PROBLEM STATEMENT:
Echo the passage about returning to an unfinished book in full, word for word, before proceeding.

PASSAGE TO READ:
I started out slow with this book about two months ago, and eventually got bored with it and picked something else up, which is a very bad habit I have. A bad habit of buying more books and more books and never finishing the ones I start. But now I have gone back to it, and have read almost all of it in about three days. It's actually a really good book, with sudden insights that knock you off your feet. Like that quote. That line reminded me of Keltie's book and what she was going through when she started writing it. And I was right, I did hear about this one from her, somewhere along the way. That is one of the trends in things I read: so many of the books I've read in the last year or so, I heard about from her. The other trend is that I unintentionally end up reading a lot of books and memoirs about divorce, marriages falling apart, infidelity. I'm not really sure why.

DATASET RECORDS:
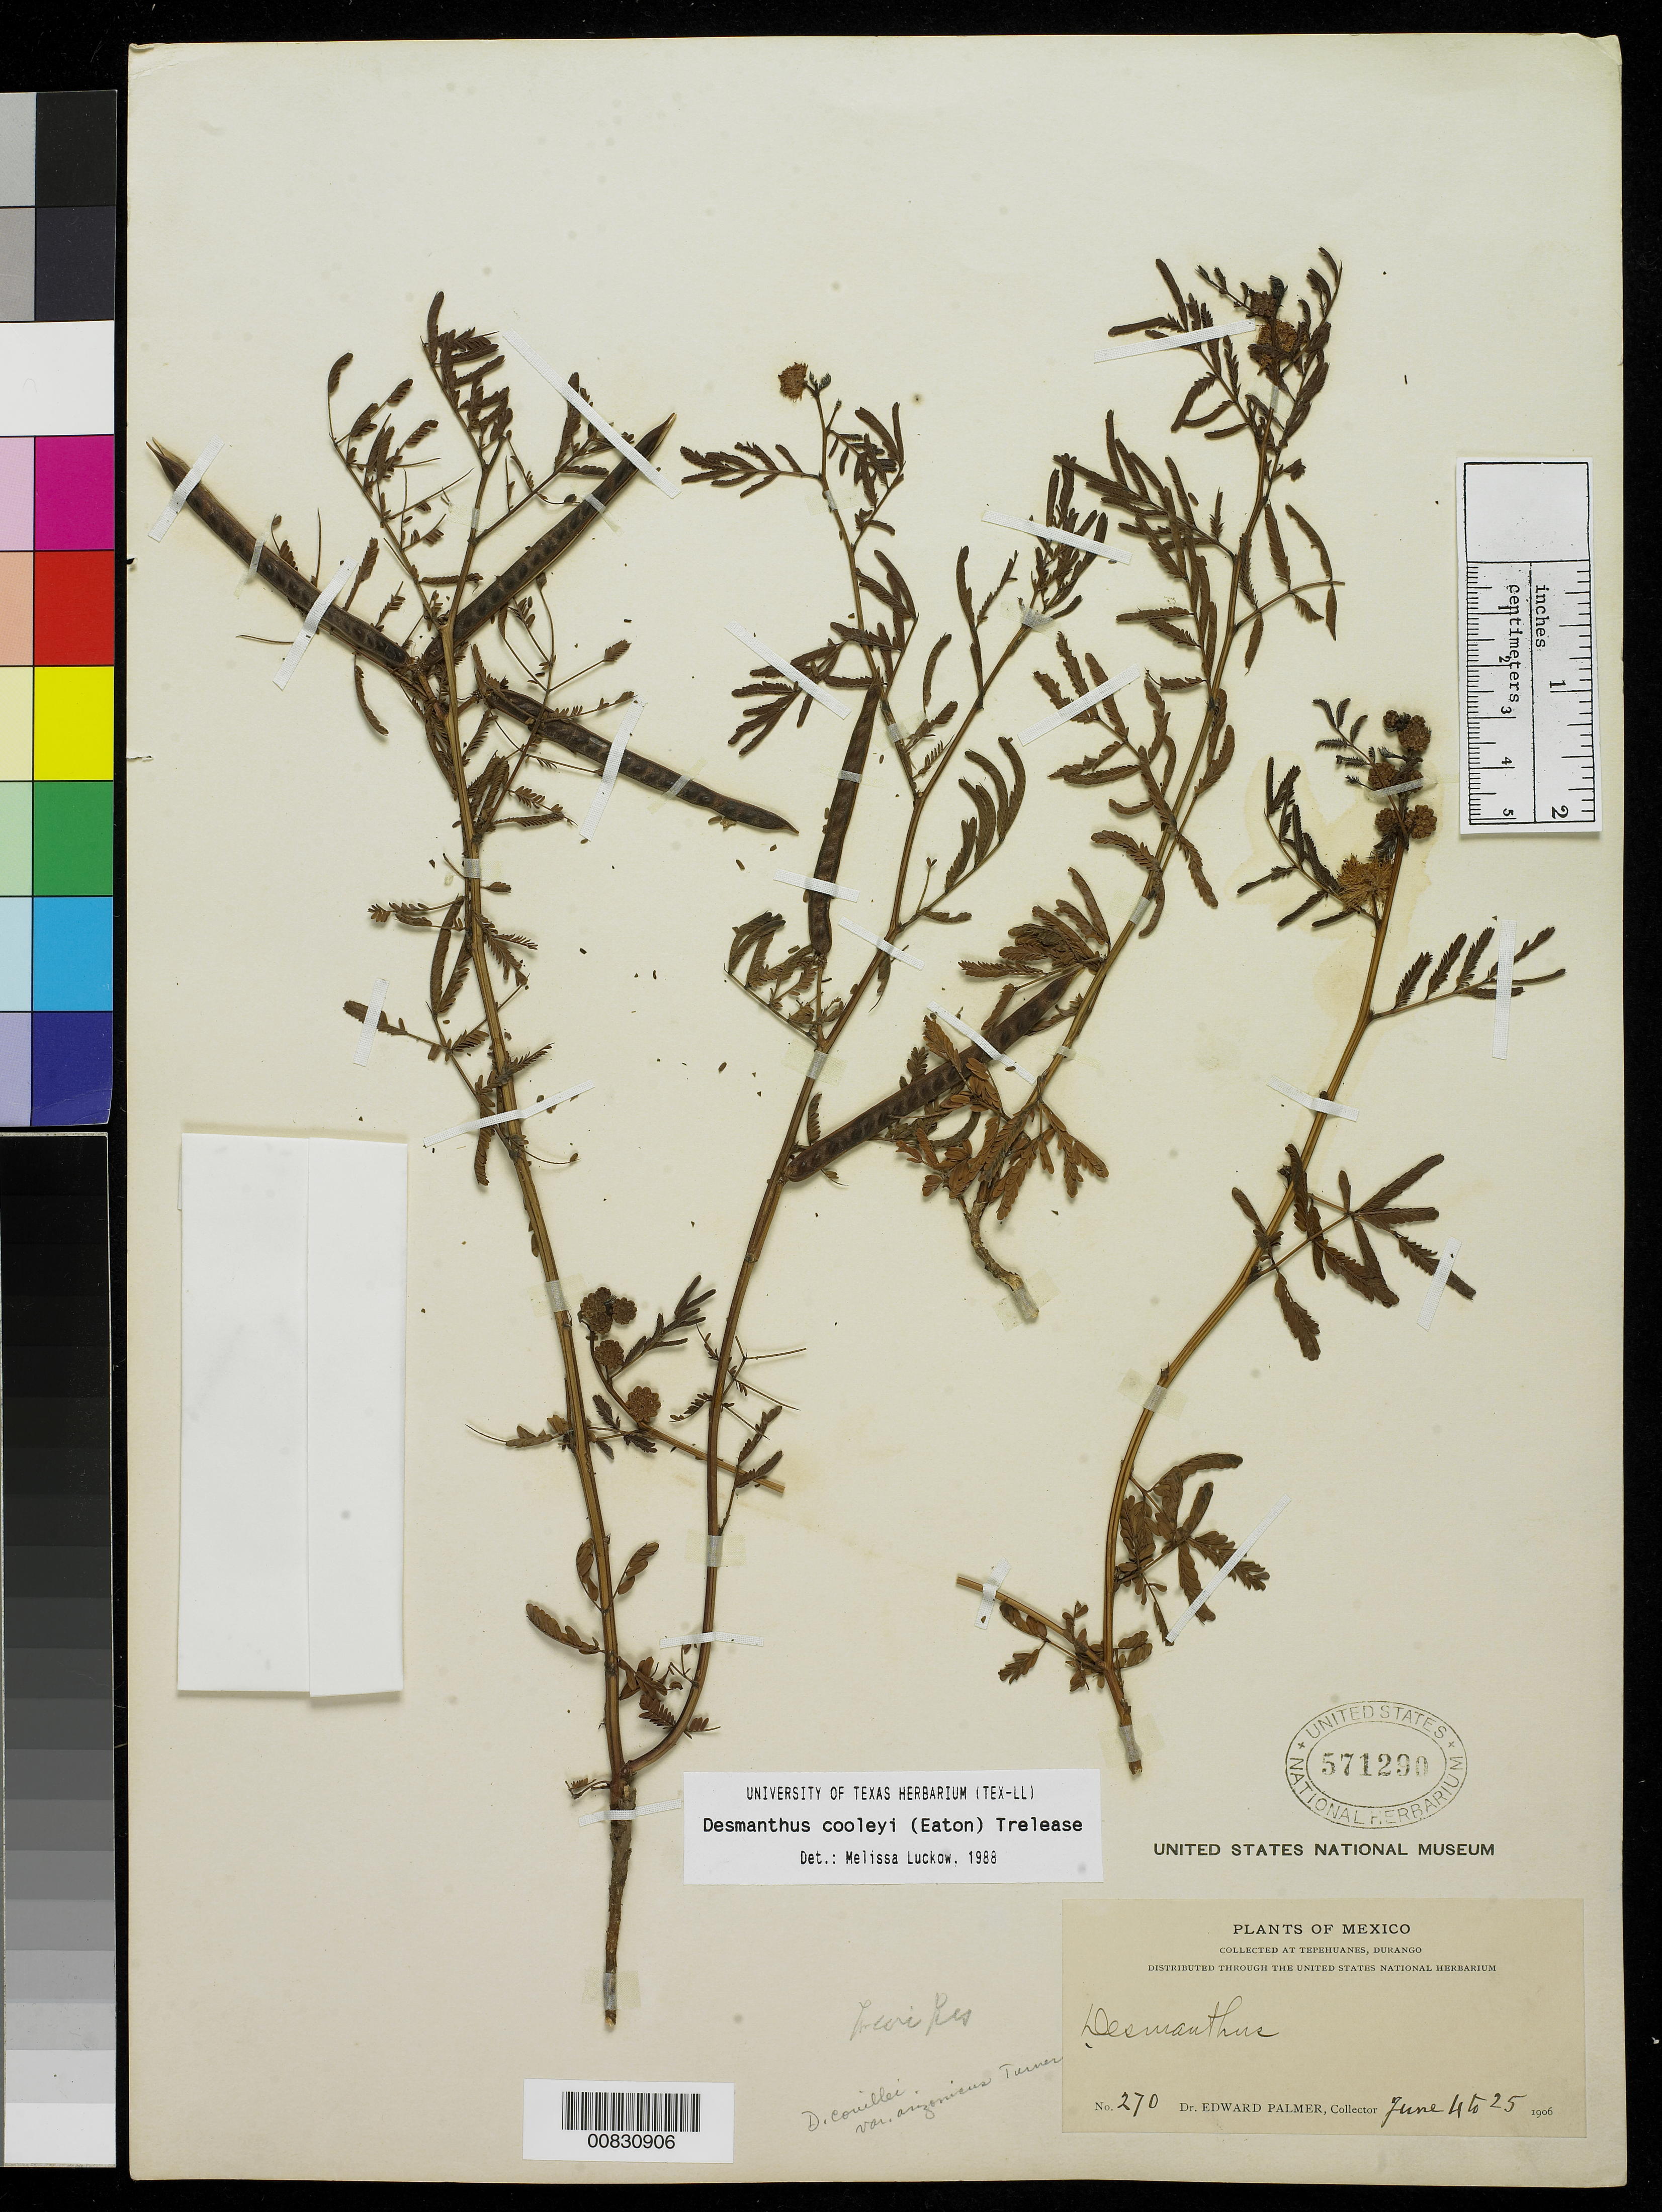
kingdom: Plantae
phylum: Tracheophyta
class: Magnoliopsida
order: Fabales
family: Fabaceae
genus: Desmanthus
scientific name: Desmanthus cooleyi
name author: (Eaton) Trel.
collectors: E. Palmer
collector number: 270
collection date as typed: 04 Jun 1906 to 25 Jun 1906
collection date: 1906-06-04/1906-06-25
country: Mexico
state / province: Durango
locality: Tepehuanes, Durango.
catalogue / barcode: US 571290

FULL OUTPUT:
I started out slow with this book about two months ago, and eventually got bored with it and picked something else up, which is a very bad habit I have. A bad habit of buying more books and more books and never finishing the ones I start. But now I have gone back to it, and have read almost all of it in about three days. It's actually a really good book, with sudden insights that knock you off your feet. Like that quote. That line reminded me of Keltie's book and what she was going through when she started writing it. And I was right, I did hear about this one from her, somewhere along the way. That is one of the trends in things I read: so many of the books I've read in the last year or so, I heard about from her. The other trend is that I unintentionally end up reading a lot of books and memoirs about divorce, marriages falling apart, infidelity. I'm not really sure why.